# EXERCISE PROMPT
The required result is each line of the entries below containing the string "sieci".

# Document images with source code
··········
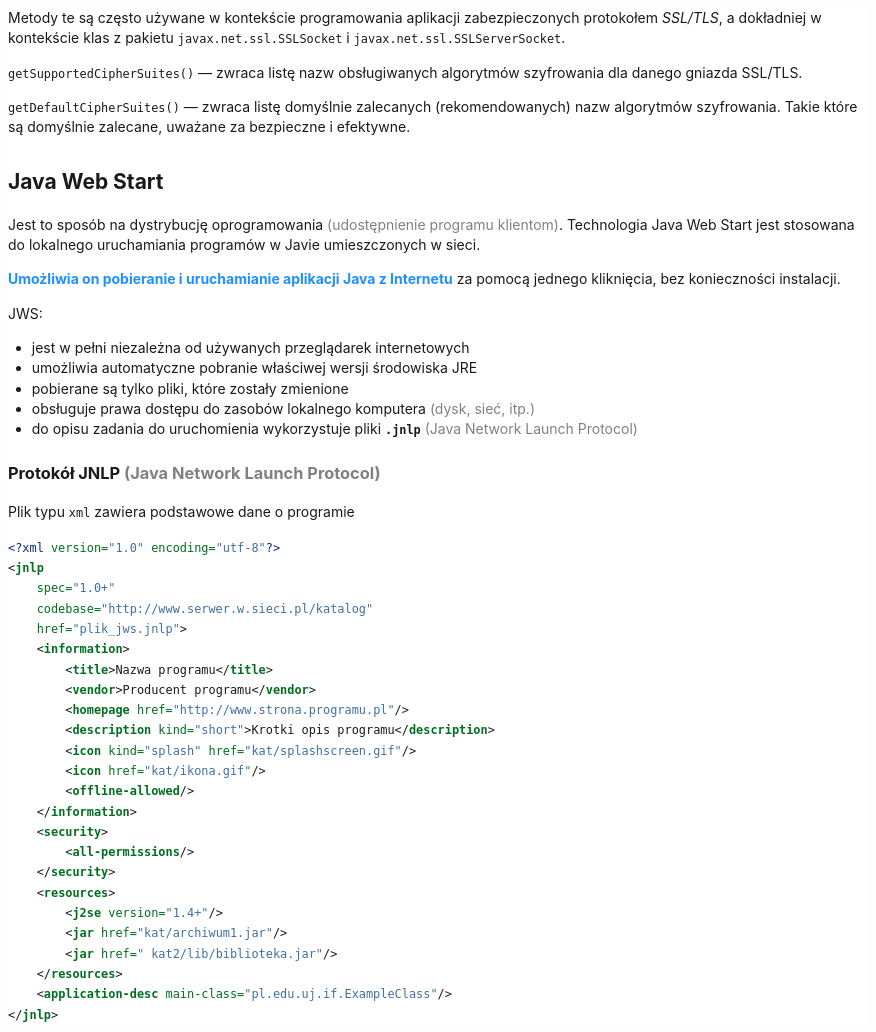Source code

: Metody te są często używane w kontekście programowania aplikacji zabezpieczonych protokołem *SSL/TLS*, a dokładniej w kontekście klas z pakietu `javax.net.ssl.SSLSocket` i `javax.net.ssl.SSLServerSocket`.

`getSupportedCipherSuites()` — zwraca listę nazw obsługiwanych algorytmów szyfrowania dla danego gniazda SSL/TLS.

`getDefaultCipherSuites()` — zwraca listę domyślnie zalecanych (rekomendowanych) nazw algorytmów szyfrowania. Takie które są domyślnie zalecane, uważane za bezpieczne i efektywne.

## Java Web Start

Jest to sposób na dystrybucję oprogramowania <span style="color:grey">(udostępnienie programu klientom)</span>. Technologia Java Web Start jest stosowana do lokalnego uruchamiania programów w Javie umieszczonych w sieci. 

**<span style="color:dodgerblue">Umożliwia on pobieranie i uruchamianie aplikacji Java z Internetu</span>** za pomocą jednego kliknięcia, bez konieczności instalacji.

JWS:
- jest w pełni niezależna od używanych przeglądarek internetowych
- umożliwia automatyczne pobranie właściwej wersji środowiska JRE
- pobierane są tylko pliki, które zostały zmienione
- obsługuje prawa dostępu do zasobów lokalnego komputera <span style="color:grey">(dysk, sieć, itp.)</span>
- do opisu zadania do uruchomienia wykorzystuje pliki **`.jnlp`** <span style="color:grey">(Java Network Launch Protocol)</span>

### Protokół JNLP <span style="color:grey">(Java Network Launch Protocol)</span>

Plik typu `xml` zawiera podstawowe dane o programie

```xml
<?xml version="1.0" encoding="utf-8"?>
<jnlp
    spec="1.0+"
    codebase="http://www.serwer.w.sieci.pl/katalog"
    href="plik_jws.jnlp">
    <information>
        <title>Nazwa programu</title>
        <vendor>Producent programu</vendor>
        <homepage href="http://www.strona.programu.pl"/>
        <description kind="short">Krotki opis programu</description>
        <icon kind="splash" href="kat/splashscreen.gif"/>
        <icon href="kat/ikona.gif"/>
        <offline-allowed/>
    </information>
    <security>
        <all-permissions/>
    </security>
    <resources>
        <j2se version="1.4+"/>
        <jar href="kat/archiwum1.jar"/>
        <jar href=" kat2/lib/biblioteka.jar"/>
    </resources>
    <application-desc main-class="pl.edu.uj.if.ExampleClass"/>
</jnlp>
```
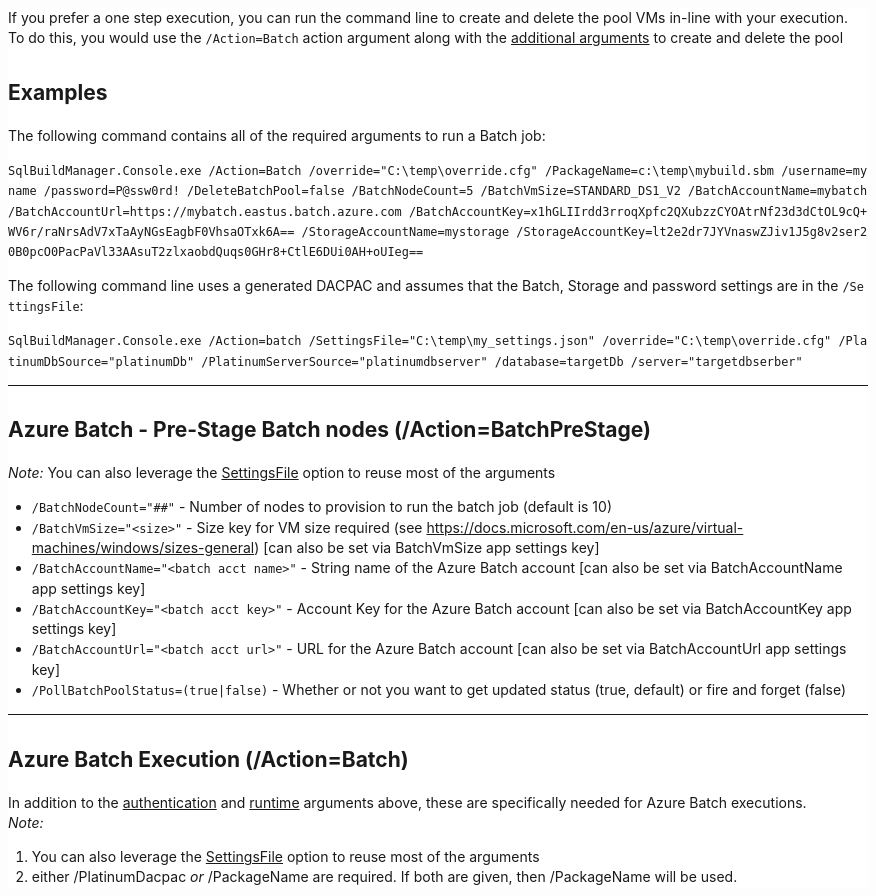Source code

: If you prefer a one step execution, you can run the command line to create and delete the pool VMs in-line with your execution. To do this, you would use the `/Action=Batch` action argument along with the [additional arguments](#Additional-arguments) to create and delete the pool

## Examples

The following command contains all of the required arguments to run a Batch job:

```
SqlBuildManager.Console.exe /Action=Batch /override="C:\temp\override.cfg" /PackageName=c:\temp\mybuild.sbm /username=myname /password=P@ssw0rd! /DeleteBatchPool=false /BatchNodeCount=5 /BatchVmSize=STANDARD_DS1_V2 /BatchAccountName=mybatch /BatchAccountUrl=https://mybatch.eastus.batch.azure.com /BatchAccountKey=x1hGLIIrdd3rroqXpfc2QXubzzCYOAtrNf23d3dCtOL9cQ+WV6r/raNrsAdV7xTaAyNGsEagbF0VhsaOTxk6A== /StorageAccountName=mystorage /StorageAccountKey=lt2e2dr7JYVnaswZJiv1J5g8v2ser20B0pcO0PacPaVl33AAsuT2zlxaobdQuqs0GHr8+CtlE6DUi0AH+oUIeg==
```

The following command line uses a generated DACPAC and assumes that the Batch,  Storage and password settings are in the `/SettingsFile`:

```
SqlBuildManager.Console.exe /Action=batch /SettingsFile="C:\temp\my_settings.json" /override="C:\temp\override.cfg" /PlatinumDbSource="platinumDb" /PlatinumServerSource="platinumdbserver" /database=targetDb /server="targetdbserber" 
```

----
## Azure Batch - Pre-Stage Batch nodes (/Action=BatchPreStage)

_Note:_ You can also leverage the [SettingsFile](commandline.md#save-settings-actionsavesettings) option to reuse most of the arguments
- `/BatchNodeCount="##"` - Number of nodes to provision to run the batch job  (default is 10)
- `/BatchVmSize="<size>"` - Size key for VM size required (see https://docs.microsoft.com/en-us/azure/virtual-machines/windows/sizes-general) [can also be set via BatchVmSize app settings key]
- `/BatchAccountName="<batch acct name>"` - String name of the Azure Batch account  [can also be set via BatchAccountName app settings key]
- `/BatchAccountKey="<batch acct key>"` - Account Key for the Azure Batch account [can also be set via BatchAccountKey app settings key]
- `/BatchAccountUrl="<batch acct url>"` - URL for the Azure Batch account [can also be set via BatchAccountUrl app settings key]
- `/PollBatchPoolStatus=(true|false)` - Whether or not you want to get updated status (true, default) or fire and forget (false)

----

## Azure Batch Execution (/Action=Batch)

In addition to the [authentication](commandline.md#General-Authentication-settings) and [runtime](commandline.md#General-Runtime-settings) arguments above, these are specifically needed for Azure Batch executions.
\
_Note:_ 
1. You can also leverage the [SettingsFile](commandline.md#save-settings-actionsavesettings) option to reuse most of the arguments
2. either /PlatinumDacpac _or_ /PackageName are required. If both are given, then /PackageName will be used.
··········
# ANSWER SECTION
Jest to sposób na dystrybucję oprogramowania <span style="color:grey">(udostępnienie programu klientom)</span>. Technologia Java Web Start jest stosowana do lokalnego uruchamiania programów w Javie umieszczonych w sieci. 
    codebase="http://www.serwer.w.sieci.pl/katalog"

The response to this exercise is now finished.